**Assignment a:**
Answer these questions using the text on the 2012 federal budget and foreign affiliate dumping:
(i) On what date was the budget plan presented?
(ii) Which two organizations have members on the joint committee on taxation that filed a submission?
(iii) How much do the anti-loophole provisions yield in the 2012-13 fiscal year, according to the government's expectations?

**Given text:**
*-*-*

Finance Minister Jim Flaherty’s March 29 budget plan rolls out several changes that are supposed to close tax loopholes, among them a “targeted measure” to curtail the use of something called “foreign affiliate dumping transactions.”
The proposals have caught the attention of mining lawyers and other Canadian legal and tax advisors who work with multinational companies that have decided to manage their foreign assets out of Canada.
A joint committee on taxation made up of members of the Canadian Bar Association and the Canadian Institute of Chartered Accountants has filed a submission with the federal Department of Finance to point out some of their concerns with the proposals.
“The proposals clearly change the rules in this area, and create a big problem for existing structures set up in reliance on the old rules,” says Emmanuel Sala, a lawyer and tax expert in the Montreal office of Blake, Cassels and Graydon LLP. “Unless these rules are loosened, this may deter foreign investors from investing in Canada in the first place, or at least from building international groups out of Canada.”
Canada’s reputation as a world leader for mining finance makes it a natural place for global miners to base the holding companies they create to manage their international assets. Not only can these holding companies access Canadian capital markets, they also benefit from favourable Canadian tax treatment.
The multinationals transfer or “dump” the debt from their foreign affiliates into Canada, where they can benefit from tax rules that let them deduct interest payments from income. And assuming the parent company is resident in a nation covered by a tax treaty with Canada, these holding companies can transfer profits generated by their foreign holdings back to the parent without having to pay the Canadian government withholding tax.
Budget 2012 promises “immediate action” to discourage such transactions in the future. It’s one of a handful of anti-loophole provisions the government expects to yield $120-million in the 2012-13 fiscal year, rising to $320-million by 2013-14.

*-*-*

**Source information:**
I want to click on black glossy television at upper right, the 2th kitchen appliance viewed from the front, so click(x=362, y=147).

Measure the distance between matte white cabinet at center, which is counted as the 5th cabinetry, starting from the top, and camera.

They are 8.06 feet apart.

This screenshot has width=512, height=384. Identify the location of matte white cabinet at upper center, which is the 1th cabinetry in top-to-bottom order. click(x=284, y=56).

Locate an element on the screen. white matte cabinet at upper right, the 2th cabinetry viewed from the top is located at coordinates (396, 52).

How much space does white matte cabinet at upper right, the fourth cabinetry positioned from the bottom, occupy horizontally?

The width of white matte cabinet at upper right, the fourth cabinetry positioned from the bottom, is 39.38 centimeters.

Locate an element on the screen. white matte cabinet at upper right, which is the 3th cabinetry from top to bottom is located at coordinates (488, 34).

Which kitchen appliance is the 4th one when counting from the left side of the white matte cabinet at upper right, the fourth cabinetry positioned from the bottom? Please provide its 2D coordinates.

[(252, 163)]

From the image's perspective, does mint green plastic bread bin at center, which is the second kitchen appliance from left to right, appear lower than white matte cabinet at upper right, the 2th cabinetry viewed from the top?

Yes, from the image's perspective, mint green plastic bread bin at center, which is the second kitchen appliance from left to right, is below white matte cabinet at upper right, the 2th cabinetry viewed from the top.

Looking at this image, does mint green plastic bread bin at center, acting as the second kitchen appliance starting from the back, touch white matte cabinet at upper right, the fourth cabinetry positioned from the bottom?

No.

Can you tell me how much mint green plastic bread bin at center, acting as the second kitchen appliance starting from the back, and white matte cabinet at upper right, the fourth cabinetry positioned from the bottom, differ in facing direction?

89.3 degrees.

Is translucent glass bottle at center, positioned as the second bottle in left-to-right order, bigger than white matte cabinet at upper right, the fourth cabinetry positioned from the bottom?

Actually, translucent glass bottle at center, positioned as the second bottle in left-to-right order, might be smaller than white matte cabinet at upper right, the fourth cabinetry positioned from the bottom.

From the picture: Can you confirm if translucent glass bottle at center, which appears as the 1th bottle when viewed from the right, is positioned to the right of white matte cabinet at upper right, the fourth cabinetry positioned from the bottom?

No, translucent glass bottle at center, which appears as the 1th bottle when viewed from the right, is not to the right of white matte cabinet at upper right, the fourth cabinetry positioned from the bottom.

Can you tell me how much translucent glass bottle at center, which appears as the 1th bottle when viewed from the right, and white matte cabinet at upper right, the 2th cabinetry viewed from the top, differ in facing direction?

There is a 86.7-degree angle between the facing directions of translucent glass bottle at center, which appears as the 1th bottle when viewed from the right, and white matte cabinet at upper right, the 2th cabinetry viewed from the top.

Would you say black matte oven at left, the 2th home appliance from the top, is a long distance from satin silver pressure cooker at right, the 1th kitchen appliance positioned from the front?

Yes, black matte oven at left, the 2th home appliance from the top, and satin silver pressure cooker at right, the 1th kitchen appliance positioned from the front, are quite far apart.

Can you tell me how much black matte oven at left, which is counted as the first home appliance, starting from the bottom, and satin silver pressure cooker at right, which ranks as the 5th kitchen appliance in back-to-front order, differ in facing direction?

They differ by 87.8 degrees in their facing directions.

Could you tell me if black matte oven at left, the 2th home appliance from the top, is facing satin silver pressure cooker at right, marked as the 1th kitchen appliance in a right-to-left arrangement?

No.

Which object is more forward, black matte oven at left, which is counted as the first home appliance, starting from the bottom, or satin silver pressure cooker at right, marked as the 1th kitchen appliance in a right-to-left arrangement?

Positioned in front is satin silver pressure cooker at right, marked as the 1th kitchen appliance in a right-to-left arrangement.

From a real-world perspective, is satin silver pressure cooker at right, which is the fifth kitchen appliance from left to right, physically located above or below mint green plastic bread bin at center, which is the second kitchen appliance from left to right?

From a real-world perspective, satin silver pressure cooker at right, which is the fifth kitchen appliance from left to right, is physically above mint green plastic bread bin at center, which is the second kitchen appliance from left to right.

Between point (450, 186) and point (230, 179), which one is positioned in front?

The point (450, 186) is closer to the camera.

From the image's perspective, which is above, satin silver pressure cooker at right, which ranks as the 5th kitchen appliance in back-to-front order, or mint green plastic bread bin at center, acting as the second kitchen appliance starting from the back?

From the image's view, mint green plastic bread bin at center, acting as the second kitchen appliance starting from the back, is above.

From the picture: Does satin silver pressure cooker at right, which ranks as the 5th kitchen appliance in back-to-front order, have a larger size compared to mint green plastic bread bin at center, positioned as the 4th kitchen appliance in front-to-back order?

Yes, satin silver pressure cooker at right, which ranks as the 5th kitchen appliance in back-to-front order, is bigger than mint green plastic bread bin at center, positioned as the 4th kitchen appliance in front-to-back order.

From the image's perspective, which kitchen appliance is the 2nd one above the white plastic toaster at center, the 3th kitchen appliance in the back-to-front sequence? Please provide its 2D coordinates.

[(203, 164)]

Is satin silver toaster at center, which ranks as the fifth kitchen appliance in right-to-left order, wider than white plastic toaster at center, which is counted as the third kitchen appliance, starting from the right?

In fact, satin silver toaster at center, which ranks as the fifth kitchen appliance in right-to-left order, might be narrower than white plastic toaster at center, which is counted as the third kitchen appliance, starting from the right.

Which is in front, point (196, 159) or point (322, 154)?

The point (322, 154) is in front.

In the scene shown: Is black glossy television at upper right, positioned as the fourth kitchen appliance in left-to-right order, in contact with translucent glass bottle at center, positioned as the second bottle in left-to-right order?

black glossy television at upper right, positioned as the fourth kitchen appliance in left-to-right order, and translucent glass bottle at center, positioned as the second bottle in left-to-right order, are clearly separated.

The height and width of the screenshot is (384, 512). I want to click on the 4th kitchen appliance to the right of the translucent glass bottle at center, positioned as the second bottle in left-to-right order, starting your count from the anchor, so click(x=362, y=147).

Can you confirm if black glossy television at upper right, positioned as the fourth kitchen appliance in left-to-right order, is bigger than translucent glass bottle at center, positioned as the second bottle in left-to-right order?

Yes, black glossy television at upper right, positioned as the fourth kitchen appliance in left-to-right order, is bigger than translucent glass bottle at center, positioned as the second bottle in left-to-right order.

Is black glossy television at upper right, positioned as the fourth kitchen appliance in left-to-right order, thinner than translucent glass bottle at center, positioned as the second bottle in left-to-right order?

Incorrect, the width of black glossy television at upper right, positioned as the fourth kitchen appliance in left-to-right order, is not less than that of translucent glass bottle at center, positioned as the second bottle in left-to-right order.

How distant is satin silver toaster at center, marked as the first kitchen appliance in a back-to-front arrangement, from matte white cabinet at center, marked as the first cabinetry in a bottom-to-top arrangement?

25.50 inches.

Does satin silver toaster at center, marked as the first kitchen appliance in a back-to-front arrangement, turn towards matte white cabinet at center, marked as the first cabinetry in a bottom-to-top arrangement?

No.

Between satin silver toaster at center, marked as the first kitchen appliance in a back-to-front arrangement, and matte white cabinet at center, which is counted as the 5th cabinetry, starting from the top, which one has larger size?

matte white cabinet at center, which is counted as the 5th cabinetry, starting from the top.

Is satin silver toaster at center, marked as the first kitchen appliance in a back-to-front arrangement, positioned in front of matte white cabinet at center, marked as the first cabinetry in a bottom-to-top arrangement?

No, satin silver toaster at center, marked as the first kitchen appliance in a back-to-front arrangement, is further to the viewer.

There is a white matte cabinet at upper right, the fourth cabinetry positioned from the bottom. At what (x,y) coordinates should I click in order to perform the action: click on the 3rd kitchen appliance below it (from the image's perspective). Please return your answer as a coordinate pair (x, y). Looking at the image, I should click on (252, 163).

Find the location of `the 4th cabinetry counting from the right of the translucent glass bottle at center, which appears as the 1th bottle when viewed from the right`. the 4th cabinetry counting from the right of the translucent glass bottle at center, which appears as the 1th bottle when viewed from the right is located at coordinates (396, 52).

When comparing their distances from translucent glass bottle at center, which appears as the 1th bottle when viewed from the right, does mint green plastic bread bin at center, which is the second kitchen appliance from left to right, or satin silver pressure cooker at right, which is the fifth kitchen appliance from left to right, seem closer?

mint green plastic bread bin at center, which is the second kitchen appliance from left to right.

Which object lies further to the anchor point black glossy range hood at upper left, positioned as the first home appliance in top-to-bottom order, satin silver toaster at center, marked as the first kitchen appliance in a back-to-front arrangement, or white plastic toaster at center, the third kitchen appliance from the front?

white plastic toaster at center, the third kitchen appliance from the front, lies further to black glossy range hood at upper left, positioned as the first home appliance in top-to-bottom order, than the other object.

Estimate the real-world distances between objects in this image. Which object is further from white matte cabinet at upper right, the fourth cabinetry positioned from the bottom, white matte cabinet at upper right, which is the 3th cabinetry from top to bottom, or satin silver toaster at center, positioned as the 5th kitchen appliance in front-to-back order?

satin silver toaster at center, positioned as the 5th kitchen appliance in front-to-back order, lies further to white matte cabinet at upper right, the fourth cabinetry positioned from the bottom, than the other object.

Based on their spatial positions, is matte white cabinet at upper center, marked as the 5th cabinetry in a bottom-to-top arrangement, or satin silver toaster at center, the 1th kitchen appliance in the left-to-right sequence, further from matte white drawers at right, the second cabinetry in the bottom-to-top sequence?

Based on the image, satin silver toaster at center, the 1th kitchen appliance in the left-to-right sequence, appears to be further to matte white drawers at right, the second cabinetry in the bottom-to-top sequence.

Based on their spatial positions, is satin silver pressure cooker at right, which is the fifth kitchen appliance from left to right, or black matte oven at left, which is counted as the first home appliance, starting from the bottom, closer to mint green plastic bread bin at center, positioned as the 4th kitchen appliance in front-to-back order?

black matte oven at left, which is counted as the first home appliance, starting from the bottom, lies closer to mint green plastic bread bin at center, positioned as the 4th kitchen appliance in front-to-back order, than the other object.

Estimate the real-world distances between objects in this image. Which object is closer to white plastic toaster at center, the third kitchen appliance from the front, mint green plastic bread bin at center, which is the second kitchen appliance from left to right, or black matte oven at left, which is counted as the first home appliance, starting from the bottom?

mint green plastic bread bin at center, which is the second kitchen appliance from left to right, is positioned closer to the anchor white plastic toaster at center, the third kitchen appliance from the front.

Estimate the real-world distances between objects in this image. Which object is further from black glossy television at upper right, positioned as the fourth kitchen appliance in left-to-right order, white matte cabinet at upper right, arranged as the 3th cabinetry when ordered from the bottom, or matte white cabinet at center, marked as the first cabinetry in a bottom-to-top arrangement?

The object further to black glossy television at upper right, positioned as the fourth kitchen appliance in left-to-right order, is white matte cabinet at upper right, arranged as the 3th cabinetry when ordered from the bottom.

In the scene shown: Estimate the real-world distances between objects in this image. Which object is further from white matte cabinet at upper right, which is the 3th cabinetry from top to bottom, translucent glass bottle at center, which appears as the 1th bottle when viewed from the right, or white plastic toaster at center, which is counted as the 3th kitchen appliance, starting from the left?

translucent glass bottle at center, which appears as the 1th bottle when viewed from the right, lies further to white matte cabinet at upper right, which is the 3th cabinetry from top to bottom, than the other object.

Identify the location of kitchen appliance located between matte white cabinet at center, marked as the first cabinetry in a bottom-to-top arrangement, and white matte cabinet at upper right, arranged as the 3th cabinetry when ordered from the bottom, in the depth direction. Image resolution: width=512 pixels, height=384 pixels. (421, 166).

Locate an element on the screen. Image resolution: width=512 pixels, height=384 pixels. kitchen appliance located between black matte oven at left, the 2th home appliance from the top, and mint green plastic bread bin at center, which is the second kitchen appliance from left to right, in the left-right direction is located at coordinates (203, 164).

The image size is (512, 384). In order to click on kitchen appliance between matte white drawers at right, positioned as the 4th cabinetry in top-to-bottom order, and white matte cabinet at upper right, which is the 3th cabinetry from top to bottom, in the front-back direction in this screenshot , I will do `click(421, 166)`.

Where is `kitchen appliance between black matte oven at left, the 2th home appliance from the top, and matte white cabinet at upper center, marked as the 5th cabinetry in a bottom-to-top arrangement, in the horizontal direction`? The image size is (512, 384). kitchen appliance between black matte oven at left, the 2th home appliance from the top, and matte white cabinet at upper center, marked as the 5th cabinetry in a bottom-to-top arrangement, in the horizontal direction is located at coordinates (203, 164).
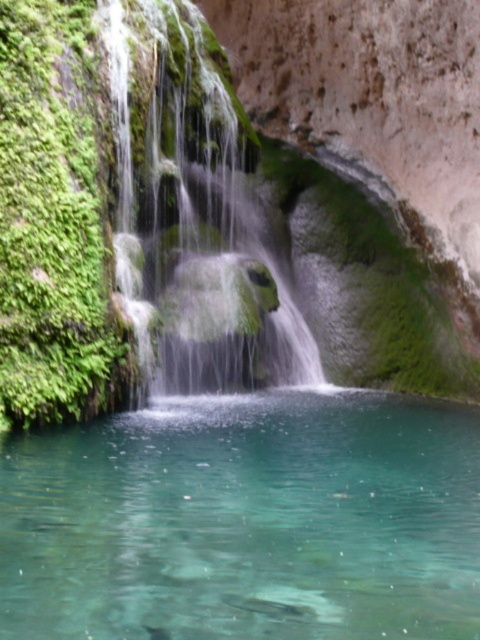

*-*-*

**Assignment b:**
In the records, reproduce verbatim the lines from the line with "How distant is" to the line with "No, satin silver", including both of those lines.

**Expected answer a:**
(i) March 29
(ii) The Canadian Bar Association and the Canadian Institute of Chartered Accountants
(iii) $120-million

**Expected answer b:**
How distant is satin silver toaster at center, marked as the first kitchen appliance in a back-to-front arrangement, from matte white cabinet at center, marked as the first cabinetry in a bottom-to-top arrangement?

25.50 inches.

Does satin silver toaster at center, marked as the first kitchen appliance in a back-to-front arrangement, turn towards matte white cabinet at center, marked as the first cabinetry in a bottom-to-top arrangement?

No.

Between satin silver toaster at center, marked as the first kitchen appliance in a back-to-front arrangement, and matte white cabinet at center, which is counted as the 5th cabinetry, starting from the top, which one has larger size?

matte white cabinet at center, which is counted as the 5th cabinetry, starting from the top.

Is satin silver toaster at center, marked as the first kitchen appliance in a back-to-front arrangement, positioned in front of matte white cabinet at center, marked as the first cabinetry in a bottom-to-top arrangement?

No, satin silver toaster at center, marked as the first kitchen appliance in a back-to-front arrangement, is further to the viewer.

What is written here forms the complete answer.